The Georgetowner at 63: The More Things Change . . .


Everybody has noticed that Washington, D.C. — our city, both center of the world, worldly and neighborly, a city embedded in its own history more firmly than most — is changing.

Really changing. Take a look at the new downtown, the new Southwest— Phase 1 of the Wharf opens this week—the area around the baseball stadium where our Nationals struggle to make it to the World Series, as we worry, and almost every neighborhood in the District of Columbia.

Georgetown, on the other hand, appears to remain spiritually, as well as physically, pretty much the same. This has less to do with intent — although there are a million reasons to fall in love with Georgetown’s continuity of façade, style and history — than with a certain amount of legality, because Georgetown is a designated historical district. This prevents massive physical change in terms of building and zoning. This is not to discount future condos at the West Heating Plant and at former gas station properties as well as a reborn hotel and retail at 30th and M.

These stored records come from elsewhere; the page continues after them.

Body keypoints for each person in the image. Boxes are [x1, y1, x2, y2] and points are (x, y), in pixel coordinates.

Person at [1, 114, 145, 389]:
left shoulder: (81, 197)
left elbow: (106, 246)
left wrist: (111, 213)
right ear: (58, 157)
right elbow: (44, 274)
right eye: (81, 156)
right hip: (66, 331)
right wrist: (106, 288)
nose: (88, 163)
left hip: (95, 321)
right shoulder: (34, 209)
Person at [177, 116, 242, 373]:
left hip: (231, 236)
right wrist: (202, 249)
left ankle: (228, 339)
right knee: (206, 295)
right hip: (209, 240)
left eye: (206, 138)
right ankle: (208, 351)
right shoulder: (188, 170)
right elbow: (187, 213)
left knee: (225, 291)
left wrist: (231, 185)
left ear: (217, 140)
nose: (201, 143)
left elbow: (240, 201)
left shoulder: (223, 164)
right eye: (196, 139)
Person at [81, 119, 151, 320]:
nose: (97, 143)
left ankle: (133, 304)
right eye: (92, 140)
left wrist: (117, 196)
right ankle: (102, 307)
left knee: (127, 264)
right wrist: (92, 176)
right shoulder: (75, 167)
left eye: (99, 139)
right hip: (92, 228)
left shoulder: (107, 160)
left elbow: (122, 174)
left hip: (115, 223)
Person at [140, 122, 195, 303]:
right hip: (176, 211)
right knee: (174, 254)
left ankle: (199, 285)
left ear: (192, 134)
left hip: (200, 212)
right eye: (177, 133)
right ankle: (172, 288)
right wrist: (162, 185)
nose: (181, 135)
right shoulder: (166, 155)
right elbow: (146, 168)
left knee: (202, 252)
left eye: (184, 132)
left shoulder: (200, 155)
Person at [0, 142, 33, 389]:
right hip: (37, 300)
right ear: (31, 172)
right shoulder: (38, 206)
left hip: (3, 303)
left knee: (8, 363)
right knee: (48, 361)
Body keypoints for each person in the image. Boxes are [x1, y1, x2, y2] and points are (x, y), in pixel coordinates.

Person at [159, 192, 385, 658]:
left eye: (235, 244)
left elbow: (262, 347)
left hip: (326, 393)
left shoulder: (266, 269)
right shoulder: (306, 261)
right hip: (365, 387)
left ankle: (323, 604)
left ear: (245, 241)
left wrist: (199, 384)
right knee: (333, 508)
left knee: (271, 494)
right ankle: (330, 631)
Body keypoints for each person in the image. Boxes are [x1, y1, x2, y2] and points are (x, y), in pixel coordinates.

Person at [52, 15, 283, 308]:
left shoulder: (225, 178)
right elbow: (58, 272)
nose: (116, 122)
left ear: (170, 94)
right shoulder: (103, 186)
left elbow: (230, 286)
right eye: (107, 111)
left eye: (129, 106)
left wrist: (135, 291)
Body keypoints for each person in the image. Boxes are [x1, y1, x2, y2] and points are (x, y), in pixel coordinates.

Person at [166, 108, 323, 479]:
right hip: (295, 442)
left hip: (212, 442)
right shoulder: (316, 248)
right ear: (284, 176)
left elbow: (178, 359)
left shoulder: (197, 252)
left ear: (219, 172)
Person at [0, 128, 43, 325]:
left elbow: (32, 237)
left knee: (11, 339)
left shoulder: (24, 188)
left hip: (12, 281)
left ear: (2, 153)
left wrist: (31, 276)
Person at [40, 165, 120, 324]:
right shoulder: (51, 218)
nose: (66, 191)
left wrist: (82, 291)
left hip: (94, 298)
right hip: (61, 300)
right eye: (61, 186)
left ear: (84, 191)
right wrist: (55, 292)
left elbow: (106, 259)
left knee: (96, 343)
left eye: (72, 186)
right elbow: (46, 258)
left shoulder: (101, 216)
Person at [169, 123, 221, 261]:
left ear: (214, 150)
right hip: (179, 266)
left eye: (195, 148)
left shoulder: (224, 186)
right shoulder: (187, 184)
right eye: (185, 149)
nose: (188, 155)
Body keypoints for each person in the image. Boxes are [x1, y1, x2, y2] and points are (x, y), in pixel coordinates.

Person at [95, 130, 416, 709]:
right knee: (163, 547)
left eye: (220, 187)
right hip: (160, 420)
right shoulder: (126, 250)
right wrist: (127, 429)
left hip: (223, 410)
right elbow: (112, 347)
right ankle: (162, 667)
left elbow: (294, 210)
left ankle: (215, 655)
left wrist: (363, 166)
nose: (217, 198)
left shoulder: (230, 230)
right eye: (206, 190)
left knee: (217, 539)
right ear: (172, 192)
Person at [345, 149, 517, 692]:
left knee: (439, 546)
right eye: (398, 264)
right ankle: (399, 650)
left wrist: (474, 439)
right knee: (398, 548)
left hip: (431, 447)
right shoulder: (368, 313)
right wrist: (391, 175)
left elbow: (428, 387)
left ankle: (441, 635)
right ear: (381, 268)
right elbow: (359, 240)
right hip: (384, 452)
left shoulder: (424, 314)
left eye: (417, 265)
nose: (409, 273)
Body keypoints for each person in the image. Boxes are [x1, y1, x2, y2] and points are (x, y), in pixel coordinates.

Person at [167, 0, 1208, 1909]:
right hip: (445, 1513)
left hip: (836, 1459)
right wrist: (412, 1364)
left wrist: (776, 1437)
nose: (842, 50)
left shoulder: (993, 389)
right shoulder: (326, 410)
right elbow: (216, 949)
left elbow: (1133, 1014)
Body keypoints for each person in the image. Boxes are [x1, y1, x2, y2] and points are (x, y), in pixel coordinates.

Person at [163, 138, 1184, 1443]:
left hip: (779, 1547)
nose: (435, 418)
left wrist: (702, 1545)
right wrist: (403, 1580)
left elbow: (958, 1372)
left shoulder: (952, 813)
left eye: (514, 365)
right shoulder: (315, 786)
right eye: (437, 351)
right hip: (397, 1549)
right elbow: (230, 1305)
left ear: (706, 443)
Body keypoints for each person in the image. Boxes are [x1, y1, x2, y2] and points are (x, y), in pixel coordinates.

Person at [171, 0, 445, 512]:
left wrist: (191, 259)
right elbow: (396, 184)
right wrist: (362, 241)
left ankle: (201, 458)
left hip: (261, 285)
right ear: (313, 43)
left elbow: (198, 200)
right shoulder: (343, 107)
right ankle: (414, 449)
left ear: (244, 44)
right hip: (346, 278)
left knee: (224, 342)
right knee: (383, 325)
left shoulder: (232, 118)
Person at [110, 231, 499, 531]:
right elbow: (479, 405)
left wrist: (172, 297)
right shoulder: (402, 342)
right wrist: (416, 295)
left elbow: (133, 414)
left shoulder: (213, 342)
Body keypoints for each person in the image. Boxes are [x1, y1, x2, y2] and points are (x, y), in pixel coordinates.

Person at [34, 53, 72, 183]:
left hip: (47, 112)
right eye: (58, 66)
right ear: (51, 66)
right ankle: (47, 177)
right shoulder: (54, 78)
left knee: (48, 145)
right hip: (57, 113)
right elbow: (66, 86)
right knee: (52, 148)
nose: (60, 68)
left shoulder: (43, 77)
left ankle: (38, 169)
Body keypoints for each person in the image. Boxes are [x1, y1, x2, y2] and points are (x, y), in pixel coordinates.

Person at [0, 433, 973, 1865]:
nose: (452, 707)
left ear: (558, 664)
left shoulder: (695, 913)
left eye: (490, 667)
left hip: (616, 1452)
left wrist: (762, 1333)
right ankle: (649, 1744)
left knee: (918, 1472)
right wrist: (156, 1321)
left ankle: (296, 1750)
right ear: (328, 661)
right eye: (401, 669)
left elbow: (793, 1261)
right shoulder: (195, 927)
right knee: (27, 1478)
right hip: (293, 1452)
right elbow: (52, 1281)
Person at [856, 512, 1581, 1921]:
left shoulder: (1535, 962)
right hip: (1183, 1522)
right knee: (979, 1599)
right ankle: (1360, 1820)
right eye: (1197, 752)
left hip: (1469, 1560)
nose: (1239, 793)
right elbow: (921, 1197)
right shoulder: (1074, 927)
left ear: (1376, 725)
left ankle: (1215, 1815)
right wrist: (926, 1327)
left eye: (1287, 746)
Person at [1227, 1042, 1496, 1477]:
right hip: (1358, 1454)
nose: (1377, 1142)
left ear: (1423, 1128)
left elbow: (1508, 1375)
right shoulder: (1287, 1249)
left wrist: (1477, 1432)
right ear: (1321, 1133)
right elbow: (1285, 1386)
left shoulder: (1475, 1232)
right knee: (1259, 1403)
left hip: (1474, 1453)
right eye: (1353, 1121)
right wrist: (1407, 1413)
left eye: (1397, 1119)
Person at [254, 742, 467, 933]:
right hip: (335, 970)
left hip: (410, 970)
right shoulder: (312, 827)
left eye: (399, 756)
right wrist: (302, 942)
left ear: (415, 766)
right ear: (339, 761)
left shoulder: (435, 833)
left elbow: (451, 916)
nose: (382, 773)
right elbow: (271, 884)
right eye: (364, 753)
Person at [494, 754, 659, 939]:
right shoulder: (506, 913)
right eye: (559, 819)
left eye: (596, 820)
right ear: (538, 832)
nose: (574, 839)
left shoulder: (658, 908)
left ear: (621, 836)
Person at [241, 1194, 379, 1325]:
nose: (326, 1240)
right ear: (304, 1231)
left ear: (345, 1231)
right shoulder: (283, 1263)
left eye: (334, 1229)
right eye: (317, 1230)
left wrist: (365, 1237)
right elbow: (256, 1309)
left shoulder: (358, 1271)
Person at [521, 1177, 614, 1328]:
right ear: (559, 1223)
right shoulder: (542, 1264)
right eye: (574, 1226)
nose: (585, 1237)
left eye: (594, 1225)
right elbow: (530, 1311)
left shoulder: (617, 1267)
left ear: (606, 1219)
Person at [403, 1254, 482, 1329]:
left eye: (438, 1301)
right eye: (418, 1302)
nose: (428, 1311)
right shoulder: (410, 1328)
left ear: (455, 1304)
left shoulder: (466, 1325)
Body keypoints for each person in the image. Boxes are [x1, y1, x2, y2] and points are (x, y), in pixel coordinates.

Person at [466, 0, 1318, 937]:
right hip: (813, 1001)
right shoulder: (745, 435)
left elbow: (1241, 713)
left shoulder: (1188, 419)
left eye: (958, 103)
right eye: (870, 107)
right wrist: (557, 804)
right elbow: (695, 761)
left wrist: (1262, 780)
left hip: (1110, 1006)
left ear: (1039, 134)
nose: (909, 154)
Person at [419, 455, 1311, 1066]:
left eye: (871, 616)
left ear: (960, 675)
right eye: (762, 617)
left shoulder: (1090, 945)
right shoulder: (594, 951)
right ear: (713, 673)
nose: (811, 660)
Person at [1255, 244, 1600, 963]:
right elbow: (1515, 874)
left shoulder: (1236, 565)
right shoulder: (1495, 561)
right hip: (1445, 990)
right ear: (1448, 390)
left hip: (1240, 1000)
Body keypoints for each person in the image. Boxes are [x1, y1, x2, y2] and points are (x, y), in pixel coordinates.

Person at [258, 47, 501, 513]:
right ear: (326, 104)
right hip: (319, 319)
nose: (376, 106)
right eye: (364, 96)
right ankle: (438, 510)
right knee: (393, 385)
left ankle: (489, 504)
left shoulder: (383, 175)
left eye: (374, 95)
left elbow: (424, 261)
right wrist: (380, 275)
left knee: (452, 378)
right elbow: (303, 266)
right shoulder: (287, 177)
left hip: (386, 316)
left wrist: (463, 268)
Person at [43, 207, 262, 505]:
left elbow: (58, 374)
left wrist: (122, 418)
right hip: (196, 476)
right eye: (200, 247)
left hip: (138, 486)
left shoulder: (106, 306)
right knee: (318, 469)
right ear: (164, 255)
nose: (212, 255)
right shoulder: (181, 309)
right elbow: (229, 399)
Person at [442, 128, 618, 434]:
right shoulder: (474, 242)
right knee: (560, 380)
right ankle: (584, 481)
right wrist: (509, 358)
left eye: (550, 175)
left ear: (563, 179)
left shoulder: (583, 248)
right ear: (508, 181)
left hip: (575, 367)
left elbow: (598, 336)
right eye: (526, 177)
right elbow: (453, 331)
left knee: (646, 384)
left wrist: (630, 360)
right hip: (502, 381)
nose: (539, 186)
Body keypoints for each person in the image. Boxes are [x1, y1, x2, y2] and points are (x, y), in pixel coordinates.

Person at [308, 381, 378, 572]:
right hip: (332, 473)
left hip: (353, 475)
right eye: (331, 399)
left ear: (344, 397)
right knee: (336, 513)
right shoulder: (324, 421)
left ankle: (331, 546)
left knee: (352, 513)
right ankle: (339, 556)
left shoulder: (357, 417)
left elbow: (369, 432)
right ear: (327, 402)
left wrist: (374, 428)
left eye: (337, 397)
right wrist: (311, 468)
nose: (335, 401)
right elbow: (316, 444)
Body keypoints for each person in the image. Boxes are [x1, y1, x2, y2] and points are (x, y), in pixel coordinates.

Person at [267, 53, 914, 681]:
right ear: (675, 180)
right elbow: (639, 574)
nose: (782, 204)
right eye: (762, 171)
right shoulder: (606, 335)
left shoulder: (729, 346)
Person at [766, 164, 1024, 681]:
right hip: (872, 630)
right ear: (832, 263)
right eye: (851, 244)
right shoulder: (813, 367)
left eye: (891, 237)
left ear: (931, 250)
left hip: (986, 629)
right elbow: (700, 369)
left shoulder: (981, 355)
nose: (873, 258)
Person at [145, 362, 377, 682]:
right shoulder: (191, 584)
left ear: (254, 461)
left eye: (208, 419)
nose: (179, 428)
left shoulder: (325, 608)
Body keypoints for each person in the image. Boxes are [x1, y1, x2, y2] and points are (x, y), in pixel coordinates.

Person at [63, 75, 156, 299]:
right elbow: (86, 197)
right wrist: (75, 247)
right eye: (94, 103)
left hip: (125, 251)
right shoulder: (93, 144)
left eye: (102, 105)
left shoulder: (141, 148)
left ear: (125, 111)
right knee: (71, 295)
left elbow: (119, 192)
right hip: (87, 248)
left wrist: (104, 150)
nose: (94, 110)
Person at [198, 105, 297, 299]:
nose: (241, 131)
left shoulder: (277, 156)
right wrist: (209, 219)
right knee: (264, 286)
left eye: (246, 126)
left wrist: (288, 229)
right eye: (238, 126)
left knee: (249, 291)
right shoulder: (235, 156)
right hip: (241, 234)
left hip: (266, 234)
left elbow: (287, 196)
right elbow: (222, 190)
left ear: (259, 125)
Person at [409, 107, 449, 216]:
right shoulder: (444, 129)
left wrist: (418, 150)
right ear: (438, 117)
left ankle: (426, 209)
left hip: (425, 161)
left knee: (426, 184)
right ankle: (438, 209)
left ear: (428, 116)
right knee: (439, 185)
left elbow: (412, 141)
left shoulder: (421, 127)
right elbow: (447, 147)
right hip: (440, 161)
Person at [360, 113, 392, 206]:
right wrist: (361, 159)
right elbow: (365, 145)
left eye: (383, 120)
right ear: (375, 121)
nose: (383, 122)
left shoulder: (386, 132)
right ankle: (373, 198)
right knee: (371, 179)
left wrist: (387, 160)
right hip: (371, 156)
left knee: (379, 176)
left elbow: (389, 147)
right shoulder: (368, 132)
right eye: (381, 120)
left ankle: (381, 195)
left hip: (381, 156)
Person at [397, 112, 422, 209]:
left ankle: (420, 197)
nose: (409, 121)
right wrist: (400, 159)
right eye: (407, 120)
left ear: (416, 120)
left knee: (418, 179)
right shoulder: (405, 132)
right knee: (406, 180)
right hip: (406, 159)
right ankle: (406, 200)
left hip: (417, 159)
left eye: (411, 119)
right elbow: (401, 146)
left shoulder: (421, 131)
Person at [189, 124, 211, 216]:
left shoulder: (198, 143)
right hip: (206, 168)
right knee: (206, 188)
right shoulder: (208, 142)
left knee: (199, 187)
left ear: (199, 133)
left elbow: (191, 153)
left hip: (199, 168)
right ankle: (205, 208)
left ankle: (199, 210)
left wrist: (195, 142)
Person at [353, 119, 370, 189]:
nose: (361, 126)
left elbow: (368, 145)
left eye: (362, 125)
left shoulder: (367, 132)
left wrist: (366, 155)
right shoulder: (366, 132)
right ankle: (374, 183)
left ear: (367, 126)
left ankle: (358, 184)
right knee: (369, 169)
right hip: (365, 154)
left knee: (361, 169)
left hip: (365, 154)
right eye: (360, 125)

Quite a bit of Georgetown remains the same, certainly since the day I wrote my first story for The Georgetowner in 1980 about Senator Ted Kennedy’s failing presidential campaign.

In this issue, we’re talking a lot about local businesses, new and old, part of a saga that has been going on since our own first foray as The Georgetowner in 1954 — its inaugural issue assembled on the second floor of Little Caledonia, a now departed home furnishings store, at 1419 Wisconsin Ave. NW.

I’ve seen lots of stories and places come and go: I arrived when Nathans and Clyde’s were established, successful restaurants and gathering places: Nathan’s is gone; Clyde’s, grown into a regional empire, remains.

When you’re part of The Georgetowner, for a long time—37 years—you become something of a walking carrier of memories of people and places and things or events. We have been fortunate to have been carried to our present presence in the community by three different leaders: founder Amy Stewart, a lady of the old school who went door to door for classified ads, and knew the village’s history by and with a heart. David Roffman, retired in Alabama, understood change in Georgetown to be a change in pace and energy. Sonya Bernhardt, our publisher brings an eye to social culture and style as well recognizing and achieving our publications place in the community, while tackling the digital challenges faced by news organizations in our times.

While we celebrate the atmosphere of new businesses, new places, we also like to remember what’s not here and is often thought about and remembered. We think of Doc Dalinsky’s Georgetown Pharmacy (now a 7-Eleven), an abundance of French restaurants, Cannon’s Fish Market, the Key and Biograph Theaters, the

Guards, Chadwick’s, Au Pied du Cochon, the Food Mart, Mr. Smith’s, Chris Murray’s very cool Govinda Gallery (now Down Dog Yoga), which was a photographic chronology of pop and rock music as much as it was an art gallery on 34th Street.

People and places come and go. What’s immutable about Georgetown is its reputation as a place historic, where history is made. Here is Georgetown University, the banks of the Potomac River and the C&O Canal. Our political leaders lived here, most notably, lest we forget, John F. Kennedy.

Georgetown has a generational glaze to it—in its stylish homes, its churches, its streets and museums and cemeteries.

At The Georgetowner, we chronicle change, to be sure—new shops, new styles, new people—but we also try to capture what’s changeless about Georgetown, what makes it unique. In doing so, we honor not only what is here, solid and lasting, but the history spread before us like a blanket full of gifts, a comforter that makes Georgetown Georgetown.